AA.1.  Development is not permitted by Class AA if—

(a)permission to use the dwellinghouse as a dwellinghouse has been granted only by virtue of Class M, MA, N, O, P, PA or Q of Part 3 of this Schedule (changes of use);

(b)the dwellinghouse is located on—

(i)article 2(3) land; or

(ii)a site of special scientific interest;

(c)the dwellinghouse was constructed before 1st July 1948 or after 28th October 2018;

(d)the existing dwellinghouse has been enlarged by the addition of one or more storeys above the original dwellinghouse, whether in reliance on the permission granted by Class AA or otherwise;

(e)following the development the height of the highest part of the roof of the dwellinghouse would exceed 18 metres;

(f)following the development the height of the highest part of the roof of the dwellinghouse would exceed the height of the highest part of the roof of the existing dwellinghouse by more than—

(i)3.5 metres, where the existing dwellinghouse consists of one storey; or

(ii)7 metres, where the existing dwellinghouse consists of more than one storey;

(g)the dwellinghouse is not detached and following the development the height of the highest part of its roof would exceed by more than 3.5 metres—

(i)in the case of a semi-detached house, the height of the highest part of the roof of the building with which it shares a party wall (or, as the case may be, which has a main wall adjoining its main wall); or

(ii)in the case of a terrace house, the height of the highest part of the roof of every other building in the row in which it is situated;

(h)the floor to ceiling height of any additional storey, measured internally, would exceed the lower of—

(i)3 metres; or

(ii)the floor to ceiling height, measured internally, of any storey of the principal part of the existing dwellinghouse;

(i)any additional storey is constructed other than on the principal part of the dwellinghouse;

(j)the development would include the provision of visible support structures on or attached to the exterior of the dwellinghouse upon completion of the development; or

(k)the development would include any engineering operations other than works within the curtilage of the dwellinghouse to strengthen its existing walls or existing foundations.

 

Mark’s comments.

“This except of the legislation probably reads as a long (confuing and boring!) checklist; that’s exactly what it is.  Think of it in these terms, the Government has said you can build X within the curtilage of your dwellinghouse (there are two terms I’ll need to talk about in another post).  However, if you want to build X you must comply with a series of “rules”.  If you do not, whatever you want to build needs planning permission.  If you’ve gone ahead and built it anyway, its at your own risk and you might well be told to knock it down again.”

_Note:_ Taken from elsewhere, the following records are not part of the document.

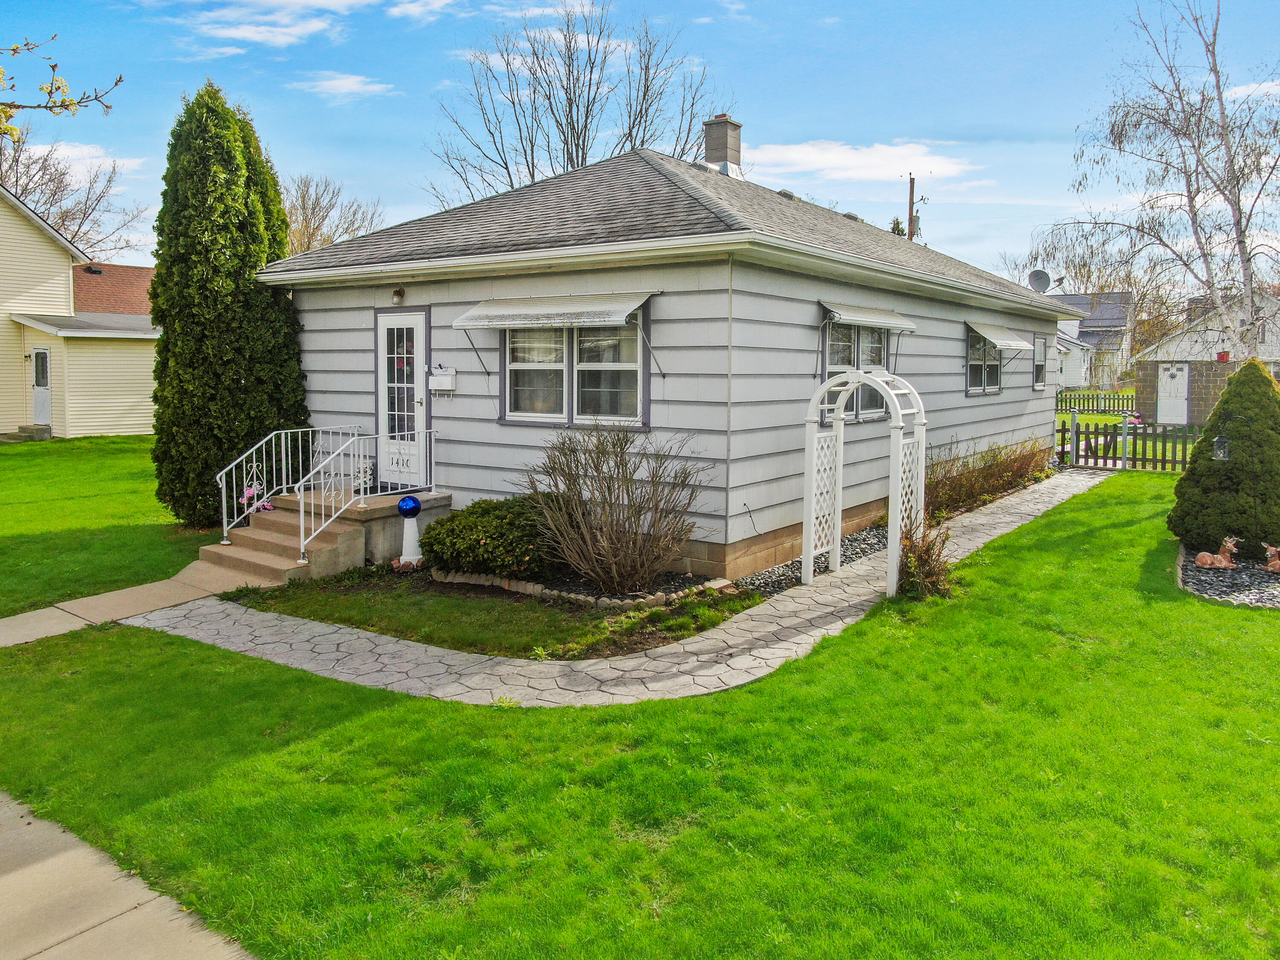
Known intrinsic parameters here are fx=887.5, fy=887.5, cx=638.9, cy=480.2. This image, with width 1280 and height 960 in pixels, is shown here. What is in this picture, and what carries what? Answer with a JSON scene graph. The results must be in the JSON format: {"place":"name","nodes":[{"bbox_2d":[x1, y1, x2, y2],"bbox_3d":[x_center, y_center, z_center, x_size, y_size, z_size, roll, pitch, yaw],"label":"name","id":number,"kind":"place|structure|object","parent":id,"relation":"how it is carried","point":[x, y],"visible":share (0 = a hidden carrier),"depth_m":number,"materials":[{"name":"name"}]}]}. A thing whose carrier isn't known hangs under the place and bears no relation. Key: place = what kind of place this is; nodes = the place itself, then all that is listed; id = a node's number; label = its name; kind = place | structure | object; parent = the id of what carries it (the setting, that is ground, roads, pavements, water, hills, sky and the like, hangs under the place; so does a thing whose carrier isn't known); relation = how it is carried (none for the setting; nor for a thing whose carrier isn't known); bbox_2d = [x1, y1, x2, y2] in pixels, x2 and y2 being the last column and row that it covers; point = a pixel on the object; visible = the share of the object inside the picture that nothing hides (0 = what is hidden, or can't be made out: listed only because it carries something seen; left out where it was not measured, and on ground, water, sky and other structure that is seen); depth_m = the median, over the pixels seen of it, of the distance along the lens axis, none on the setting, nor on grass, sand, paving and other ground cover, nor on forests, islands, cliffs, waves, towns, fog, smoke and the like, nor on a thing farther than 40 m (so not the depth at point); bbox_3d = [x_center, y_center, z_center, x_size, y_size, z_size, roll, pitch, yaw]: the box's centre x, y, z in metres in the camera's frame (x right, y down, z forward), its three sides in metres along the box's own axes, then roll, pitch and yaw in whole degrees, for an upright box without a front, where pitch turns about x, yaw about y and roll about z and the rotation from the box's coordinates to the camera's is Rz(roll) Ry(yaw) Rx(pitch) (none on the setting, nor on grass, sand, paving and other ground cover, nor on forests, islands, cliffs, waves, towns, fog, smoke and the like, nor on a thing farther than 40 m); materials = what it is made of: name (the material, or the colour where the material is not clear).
{"place":"outdoors","nodes":[
{"label":"outdoors","id":0,"kind":"place"},
{"bbox_2d":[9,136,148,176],"label":"cloud","id":1,"kind":"structure","parent":0,"point":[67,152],"materials":[{"name":"white"}]},
{"bbox_2d":[0,186,162,438],"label":"neighboring house","id":2,"kind":"structure","parent":0,"point":[43,418],"depth_m":23.51,"materials":[{"name":"plastic"}]},
{"bbox_2d":[31,346,51,426],"bbox_3d":[-14.767,-2.224,22.027,0.723,2.032,0.241,5,8,36],"label":"door","id":3,"kind":"structure","parent":2,"relation":"in","point":[41,356],"depth_m":21.96,"materials":[{"name":"white paint"}]},
{"bbox_2d":[0,434,207,615],"label":"lawn","id":4,"kind":"structure","parent":0,"point":[6,455],"materials":[{"name":"green plant"}]},
{"bbox_2d":[0,423,52,442],"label":"concrete step","id":5,"kind":"structure","parent":4,"relation":"on","point":[43,431],"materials":[{"name":"grey concrete"}]},
{"bbox_2d":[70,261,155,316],"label":"roof","id":6,"kind":"structure","parent":0,"point":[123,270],"depth_m":32.37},
{"bbox_2d":[0,790,258,959],"label":"sidewalk","id":7,"kind":"structure","parent":0,"point":[72,872],"materials":[{"name":"beige concrete"}]},
{"bbox_2d":[0,558,271,648],"label":"walkway","id":8,"kind":"structure","parent":0,"point":[27,614],"materials":[{"name":"beige concrete"}]},
{"bbox_2d":[168,0,381,48],"label":"cloud","id":9,"kind":"structure","parent":0,"point":[319,1],"materials":[{"name":"white"}]},
{"bbox_2d":[289,70,392,100],"label":"cloud","id":10,"kind":"structure","parent":0,"point":[350,87],"materials":[{"name":"white"}]},
{"bbox_2d":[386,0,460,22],"label":"cloud","id":11,"kind":"structure","parent":0,"point":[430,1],"materials":[{"name":"white"}]},
{"bbox_2d":[239,564,763,660],"label":"lawn","id":12,"kind":"structure","parent":0,"point":[560,619],"materials":[{"name":"plant"}]},
{"bbox_2d":[395,494,425,569],"bbox_3d":[-2.368,0.526,9.178,0.297,0.797,0.292,5,8,36],"label":"garden ornament","id":13,"kind":"object","parent":12,"relation":"on","point":[404,504],"visible":0.98,"depth_m":9.11,"materials":[{"name":"white"}]},
{"bbox_2d":[419,491,563,578],"bbox_3d":[-1.366,0.543,8.852,1.600,0.822,1.425,5,8,36],"label":"shrub","id":14,"kind":"object","parent":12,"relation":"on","point":[499,533],"visible":0.87,"depth_m":8.38,"materials":[{"name":"green plant"}]},
{"bbox_2d":[435,565,731,608],"bbox_3d":[-0.637,0.959,8.444,2.800,0.136,1.298,5,8,36],"label":"stone edging","id":15,"kind":"object","parent":12,"relation":"on","point":[589,598],"visible":0.56,"depth_m":8.06,"materials":[{"name":"stone"}]},
{"bbox_2d":[514,422,708,592],"bbox_3d":[-0.277,0.224,8.338,2.101,1.617,1.882,5,8,36],"label":"bare shrub","id":16,"kind":"object","parent":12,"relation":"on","point":[610,525],"visible":0.99,"depth_m":8.09,"materials":[{"name":"plant"}]},
{"bbox_2d":[136,466,1096,711],"label":"stone path","id":17,"kind":"structure","parent":0,"point":[801,641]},
{"bbox_2d":[801,363,927,597],"bbox_3d":[2.110,-0.021,8.301,1.070,2.124,0.831,5,8,36],"label":"garden arch","id":18,"kind":"structure","parent":17,"relation":"on","point":[809,509],"depth_m":8.16,"materials":[{"name":"white plastic"}]},
{"bbox_2d":[0,0,1279,284],"label":"sky","id":19,"kind":"structure","parent":0,"point":[324,154],"materials":[{"name":"blue"}]},
{"bbox_2d":[0,461,1279,959],"label":"lawn","id":20,"kind":"structure","parent":0,"point":[581,711],"materials":[{"name":"green plant"}]},
{"bbox_2d":[204,488,451,582],"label":"front steps","id":21,"kind":"structure","parent":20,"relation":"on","point":[345,549],"depth_m":9.34,"materials":[{"name":"concrete"}]},
{"bbox_2d":[216,425,359,546],"bbox_3d":[-4.031,0.005,10.309,0.086,1.340,2.104,5,8,36],"label":"metal railing","id":22,"kind":"object","parent":21,"relation":"on","point":[245,501],"visible":0.87,"depth_m":10.08,"materials":[{"name":"white metal"}]},
{"bbox_2d":[299,427,436,562],"bbox_3d":[-2.930,0.083,9.693,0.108,1.364,1.822,5,8,36],"label":"metal railing","id":23,"kind":"object","parent":21,"relation":"on","point":[361,496],"visible":0.88,"depth_m":9.43,"materials":[{"name":"white metal"}]},
{"bbox_2d":[735,524,894,595],"bbox_3d":[2.247,0.824,9.476,1.041,0.080,4.144,5,8,36],"label":"gravel strip","id":24,"kind":"object","parent":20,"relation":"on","point":[854,552],"visible":0.39,"depth_m":8.94,"materials":[{"name":"grey gravel"}]},
{"bbox_2d":[893,523,954,598],"bbox_3d":[2.498,0.734,7.979,0.777,0.733,0.837,5,8,36],"label":"shrub","id":25,"kind":"object","parent":20,"relation":"on","point":[929,563],"visible":0.76,"depth_m":7.89,"materials":[{"name":"plant"}]},
{"bbox_2d":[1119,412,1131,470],"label":"gate post","id":26,"kind":"object","parent":20,"relation":"on","point":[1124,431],"visible":0.96,"depth_m":16.69,"materials":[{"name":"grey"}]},
{"bbox_2d":[1056,416,1201,472],"bbox_3d":[10.181,-0.651,16.878,4.536,1.201,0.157,5,8,36],"label":"picket fence","id":27,"kind":"object","parent":20,"relation":"on","point":[1135,434],"visible":0.56,"depth_m":17.26,"materials":[{"name":"wood"}]},
{"bbox_2d":[1175,545,1279,607],"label":"gravel bed","id":28,"kind":"object","parent":20,"relation":"on","point":[1241,576],"visible":0.54,"depth_m":8.39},
{"bbox_2d":[1194,536,1240,570],"bbox_3d":[5.690,0.718,8.734,0.442,0.328,0.206,0,6,-1],"label":"deer figurine","id":29,"kind":"object","parent":28,"relation":"on","point":[1228,544],"visible":0.99,"depth_m":8.70,"materials":[{"name":"brown"}]},
{"bbox_2d":[1169,358,1279,551],"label":"conical shrub","id":30,"kind":"object","parent":28,"relation":"on","point":[1199,447],"visible":0.97,"depth_m":9.27,"materials":[{"name":"green plant"}]},
{"bbox_2d":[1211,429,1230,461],"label":"lantern","id":31,"kind":"object","parent":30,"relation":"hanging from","point":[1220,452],"visible":0.93,"depth_m":9.49,"materials":[{"name":"black metal"}]},
{"bbox_2d":[1260,541,1279,572],"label":"deer figurine","id":32,"kind":"object","parent":28,"relation":"on","point":[1273,563],"visible":0.99,"depth_m":8.65,"materials":[{"name":"brown"}]},
{"bbox_2d":[258,136,1079,576],"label":"house","id":33,"kind":"structure","parent":0,"point":[947,383],"depth_m":9.81,"materials":[{"name":"paint"}]},
{"bbox_2d":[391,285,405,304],"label":"wall lamp","id":34,"kind":"object","parent":33,"relation":"attached to","point":[398,294],"visible":0.96,"depth_m":9.99,"materials":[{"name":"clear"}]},
{"bbox_2d":[376,308,429,492],"bbox_3d":[-2.759,-0.851,10.405,1.033,2.122,0.159,5,8,36],"label":"front door","id":35,"kind":"structure","parent":33,"relation":"in","point":[414,334],"depth_m":10.34,"materials":[{"name":"white glass"}]},
{"bbox_2d":[428,364,457,393],"bbox_3d":[-2.234,-1.139,10.039,0.378,0.318,0.162,5,8,36],"label":"mailbox","id":36,"kind":"object","parent":33,"relation":"attached to","point":[449,377],"visible":0.99,"depth_m":9.99,"materials":[{"name":"white"}]},
{"bbox_2d":[451,292,651,328],"bbox_3d":[-0.902,-1.718,8.953,2.397,0.361,0.612,5,8,36],"label":"awning","id":37,"kind":"object","parent":33,"relation":"attached to","point":[512,321],"visible":0.98,"depth_m":8.80,"materials":[{"name":"white metal"}]},
{"bbox_2d":[501,321,648,427],"bbox_3d":[-0.685,-1.176,9.125,1.885,1.337,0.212,5,8,36],"label":"window","id":38,"kind":"structure","parent":33,"relation":"in","point":[592,402],"depth_m":9.13,"materials":[{"name":"glass"}]},
{"bbox_2d":[700,113,743,175],"bbox_3d":[1.380,-5.484,15.327,0.648,1.534,0.619,5,8,36],"label":"chimney","id":39,"kind":"object","parent":33,"relation":"on","point":[722,154],"visible":0.8,"depth_m":15.09,"materials":[{"name":"brick"}]},
{"bbox_2d":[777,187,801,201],"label":"roof vent","id":40,"kind":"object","parent":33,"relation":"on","point":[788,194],"visible":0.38,"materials":[{"name":"grey metal"}]},
{"bbox_2d":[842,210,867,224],"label":"roof vent","id":41,"kind":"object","parent":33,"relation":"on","point":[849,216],"visible":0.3,"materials":[{"name":"grey metal"}]},
{"bbox_2d":[820,322,891,423],"bbox_3d":[2.527,-1.308,10.434,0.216,1.367,2.003,5,8,36],"label":"window","id":42,"kind":"structure","parent":33,"relation":"in","point":[875,342],"depth_m":10.44,"materials":[{"name":"glass"}]},
{"bbox_2d":[821,301,915,330],"bbox_3d":[2.608,-1.886,10.159,0.496,0.330,1.922,5,8,36],"label":"awning","id":43,"kind":"object","parent":33,"relation":"attached to","point":[883,321],"visible":0.93,"depth_m":9.92,"materials":[{"name":"white metal"}]},
{"bbox_2d":[965,328,1003,394],"bbox_3d":[5.337,-1.884,14.011,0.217,1.240,1.934,5,8,36],"label":"window","id":44,"kind":"structure","parent":33,"relation":"in","point":[973,367],"depth_m":14.11,"materials":[{"name":"glass"}]},
{"bbox_2d":[965,319,1032,349],"bbox_3d":[5.426,-2.256,13.694,0.720,0.428,1.953,5,8,36],"label":"awning","id":45,"kind":"object","parent":33,"relation":"attached to","point":[995,340],"visible":0.92,"depth_m":13.36,"materials":[{"name":"white metal"}]},
{"bbox_2d":[1032,333,1047,391],"bbox_3d":[7.279,-2.154,16.248,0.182,1.194,0.871,5,8,36],"label":"window","id":46,"kind":"structure","parent":33,"relation":"in","point":[1040,383],"depth_m":16.35,"materials":[{"name":"glass"}]},
{"bbox_2d":[1026,270,1053,293],"bbox_3d":[8.535,-4.103,18.950,0.538,0.791,0.566,0,6,-5],"label":"satellite dish","id":47,"kind":"object","parent":33,"relation":"attached to","point":[1037,275],"visible":0.78,"depth_m":19.00,"materials":[{"name":"metal"}]},
{"bbox_2d":[735,138,985,187],"label":"cloud","id":48,"kind":"structure","parent":0,"point":[793,154],"materials":[{"name":"white"}]},
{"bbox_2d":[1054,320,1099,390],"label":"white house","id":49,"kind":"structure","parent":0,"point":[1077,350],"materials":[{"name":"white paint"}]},
{"bbox_2d":[1051,292,1135,386],"label":"distant house","id":50,"kind":"structure","parent":0,"point":[1117,321],"materials":[{"name":"grey"}]},
{"bbox_2d":[1128,289,1279,423],"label":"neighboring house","id":51,"kind":"structure","parent":0,"point":[1177,353],"depth_m":30.25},
{"bbox_2d":[1156,362,1189,425],"bbox_3d":[16.516,-2.573,27.609,0.935,2.024,0.153,5,8,36],"label":"shed door","id":52,"kind":"structure","parent":51,"relation":"in","point":[1167,385],"depth_m":27.49,"materials":[{"name":"white paint"}]},
{"bbox_2d":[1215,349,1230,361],"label":"bird feeder","id":53,"kind":"object","parent":51,"relation":"attached to","point":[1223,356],"visible":0.92,"depth_m":28.41,"materials":[{"name":"red"}]},
{"label":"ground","id":54,"kind":"structure","parent":0},
{"bbox_2d":[0,35,122,137],"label":"tree branch","id":55,"kind":"object","parent":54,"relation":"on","point":[59,87],"visible":1,"depth_m":4.55,"materials":[{"name":"wood"}]},
{"bbox_2d":[0,122,148,259],"label":"bare tree","id":56,"kind":"object","parent":54,"relation":"on","point":[54,194],"visible":0.63,"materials":[{"name":"plant"}]},
{"bbox_2d":[146,78,308,528],"bbox_3d":[-5.194,-2.130,11.231,1.987,5.474,1.986,5,8,36],"label":"evergreen tree","id":57,"kind":"object","parent":54,"relation":"on","point":[240,259],"visible":0.9,"depth_m":10.62,"materials":[{"name":"plant"}]},
{"bbox_2d":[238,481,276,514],"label":"flower","id":58,"kind":"object","parent":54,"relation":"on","point":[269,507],"visible":0.42,"depth_m":10.15,"materials":[{"name":"pink plant"}]},
{"bbox_2d":[282,171,385,254],"label":"bare tree","id":59,"kind":"object","parent":54,"relation":"on","point":[314,208],"visible":0.44,"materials":[{"name":"brown plant"}]},
{"bbox_2d":[427,0,728,202],"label":"bare tree","id":60,"kind":"object","parent":54,"relation":"on","point":[629,132],"visible":0.75,"depth_m":31.38,"materials":[{"name":"plant"}]},
{"bbox_2d":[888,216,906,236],"label":"evergreen tree","id":61,"kind":"object","parent":54,"relation":"on","point":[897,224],"visible":0.1,"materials":[{"name":"green plant"}]},
{"bbox_2d":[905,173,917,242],"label":"utility pole","id":62,"kind":"object","parent":54,"relation":"on","point":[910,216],"visible":0.29,"depth_m":32.82,"materials":[{"name":"brown wood"}]},
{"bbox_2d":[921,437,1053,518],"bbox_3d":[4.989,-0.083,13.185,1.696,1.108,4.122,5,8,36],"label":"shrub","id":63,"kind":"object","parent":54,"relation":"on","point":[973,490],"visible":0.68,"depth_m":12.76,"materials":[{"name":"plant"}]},
{"bbox_2d":[1056,389,1137,414],"bbox_3d":[16.258,-2.809,32.192,2.777,1.101,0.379,5,8,36],"label":"picket fence","id":64,"kind":"object","parent":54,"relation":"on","point":[1087,399],"visible":0.55,"depth_m":32.13,"materials":[{"name":"wood"}]},
{"bbox_2d":[1031,0,1279,359],"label":"birch tree","id":65,"kind":"object","parent":54,"relation":"on","point":[1204,254],"visible":0.96,"depth_m":16.43,"materials":[{"name":"white plant"}]},
{"bbox_2d":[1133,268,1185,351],"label":"bare tree","id":66,"kind":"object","parent":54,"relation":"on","point":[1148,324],"visible":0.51,"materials":[{"name":"brown plant"}]}
]}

What is the point of putting this here?  Well I guess its an attempt to convince you that this isn’t as simple as, “the man down the pub told me that his mate Barry was told by his mechanic Steve that he could have an 8m extension without checking first”.  Please don’t listen to him, or at least smile sweetly if its his turn to get a round in!

Some will suggest that its too expensive to ask for the advice of a planning consultant.  In most cases I’d suggest your houses is the most expensive thing you own, do you really want to take the risk of adding something to it when you’re not 100% sure you’re allowed?  I know I wouldn’t.